Upon reconciling with the reality that “no one was listening to Palestinian stories”, Hourani recounts an early reader’s prophetic observation that rock flight will be “relevant two years from now.” He observed that the audience has been primed in a way previously unimaginable, despite the publishing timeline preventing books from being responsive in comparison to political writing.
The chapter titled “TORTURE METHODS EMPLOYED BY THE STATE OF ISRAEL” could not be read in isolation from the context of ongoing and documented abuse of Palestinians in torture camps such as Sde Teiman. Hourani began writing in 2020, was working on his first draft during the 2021 Intifada, and wrapped up the book in early October 2023. The timing of publication was not lost on him, and neither was writing in present tense.

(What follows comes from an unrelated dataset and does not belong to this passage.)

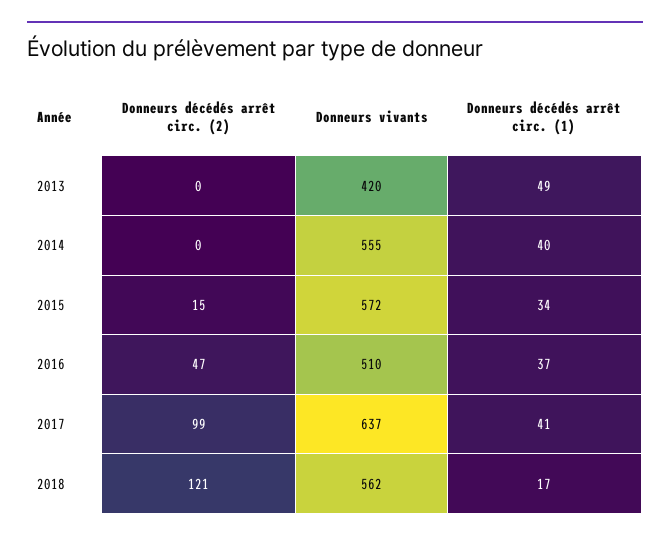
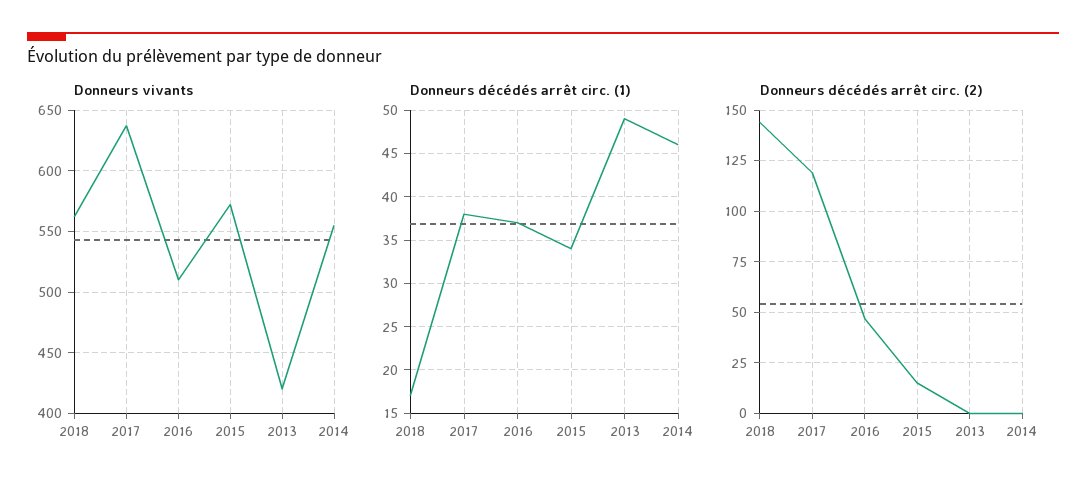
Donneurs décédés arrêt circ. (1), 2014: 40 -> 46
Donneurs décédés arrêt circ. (2), 2017: 99 -> 120
Donneurs décédés arrêt circ. (1), 2017: 41 -> 38
Donneurs décédés arrêt circ. (2), 2018: 121 -> 145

In an earlier draft, Hourani included the disclaimer, “I am not a writer, I am a record player. These stories are not invented, these words are not mine to make up” only to remove it and rework the text to ensure that any language and content is not dated. He also reiterated that he is writing on his own terms, using his perspective to guide recollections of collective trauma and memory.
rock flight functions both as poetry collection and political manifesto, a welcome addition to escalating calls for BDS in political discourses. It touches on the historical BDS movement, which may surprise people new to the campaign for Palestinian liberation — and acts as a reminder that Palestinian resistance has not wavered over time. If people take one thing away from the collection, Hourani hopes it is their interpretation of BDS: not as an act of anti-semitism, but as an act of “choking back” after suffering from suffocation. rock flight is not a guidebook you should consult for step-by-step instructions on how to boycott, but it is a lyrical motivator for readers to find ways to organise.
rock flight (2024) can be found in bookstores now.